Estamos ante la misma muchacha flaca de Jersey, que leía a Blake y soñaba con Baudelaire, mientras perpetraba un cancionero de furia mística, atando la palabra y la electricidad en una misa pagana que haría del rock otra cosa, igual que el poeta hace de la prosa otra cosa. Entrar en la obra de Patti Smith es aceptar aquella alta máxima de Allen Ginsberg, «el mundo es un viejo error», y echarse a viajar por el desafío de la íntima intemperie, hasta no se sabe dónde, hasta no se sabe cuándo. Los autores de la generación beat pueden darnos una atmósfera de Smith, que también carga, como ellos, una vitalidad suicida, con una mitad de profetas del desarreglo, con una mitad de yonquis del desamparo.
En 'Horses', su evangelio blanco y negro, ya estaba todo. Y ahí todo sigue: la pureza y el grito, el malestar y la inocencia, el deseo de santidad y la suciedad del mundo. Smith cantaba, y canta, como si el grito fuera una bendición, como si la extranjería fuera una bendición. Y todo, entonces, como hoy, a bordo de una mujer que viste mejor de hombre, entre ángel caído y musa del mal. A veces, entre canción y canción, en el escenario, saca un cuaderno, y nos lee unos versos que son veneno nutricio, salfumán celeste. Lo hizo la otra noche en Madrid, lo ha hecho casi todas las noches. Tuvo temporadas en el infierno, y temporadas de recogimiento, cuando se retiró a Detroit, se casó con Fred 'Sonic' Smith, crió hijos y guardó silencio. Son datos biográficos, que ensanchan además su obra.
El fotógrafo Robert Mapplethorpe le hizo el gran retrato que dura hasta hoy, con la mirada nocturna, fatalmente serena, y la chaqueta al hombro
En los noventa, volvió a la carretera. Traía la voz empeorada, o sea mejor, el pelo claudicante, pero el alma intacta. Como que, desde esos días, Patti Smith cumple de sacerdotisa civil. Recita en museos, bendice festivales, habla de los muertos como si los muertos la escucharan desde el embeleso, y pagando entrada. Tiene algo, aún, de profeta más bien cansada que no ha perdido la esperanza. Sus espejos son espejos interiores, y ahí están, vivas y resurrectas, las muchas mujeres que ha sido: la poeta adolescente, la punk mística, la madre que escribe elegías, la viuda salvaje, la devota de Rimbaud que aún cree que en la palabra está el paraíso.

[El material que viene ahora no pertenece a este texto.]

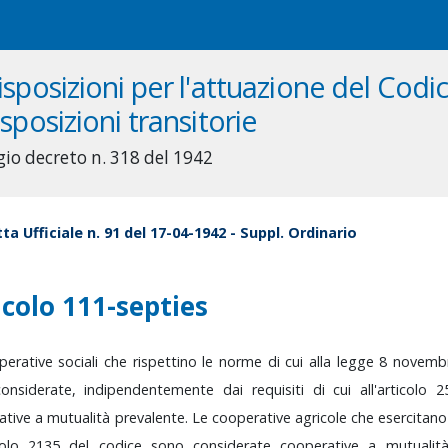
isposizioni per l'attuazione del Codice
isposizioni transitorie
gio decreto n. 318 del 1942
ta Ufficiale n. 91 del 17-04-1942 - Suppl. Ordinario
icolo 111-septies
perative
sociali
che
rispettino
le
norme
di
cui
alla
legge
8
novemb
considerate,
indipendentemente
dai
requisiti
di
cui
all'articolo
2
ative
a
mutualità
prevalente.
Le
cooperative
agricole
che
esercitan
icolo
2135
del
codice
sono
considerate
cooperative
a
mutuali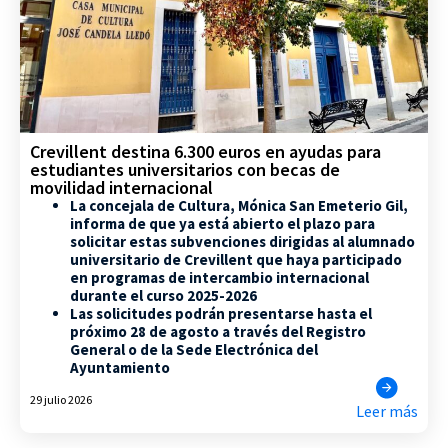
Crevillent destina 6.300 euros en ayudas para
estudiantes universitarios con becas de
movilidad internacional
La concejala de Cultura, Mónica San Emeterio Gil,
informa de que ya está abierto el plazo para
solicitar estas subvenciones dirigidas al alumnado
universitario de Crevillent que haya participado
en programas de intercambio internacional
durante el curso 2025-2026
Las solicitudes podrán presentarse hasta el
próximo 28 de agosto a través del Registro
General o de la Sede Electrónica del
Ayuntamiento
29 julio 2026
Leer más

Ha cruzado todos los tiempos sin obedecer a ninguno. Fue punk antes del punk, mística cuando la fe parecía cursi, política cuando lo político se volvió pose. Su modernidad consiste en no perseguir modernidad alguna. Ni a sí misma se acomoda. En un mundo que envejece por miedo, ella va envejeciendo por fidelidad. Por fidelidad a ella misma, naturalmente. Aún lleva al hombro la chaqueta del retrato de Mapplethorpe, aunque no la lleve.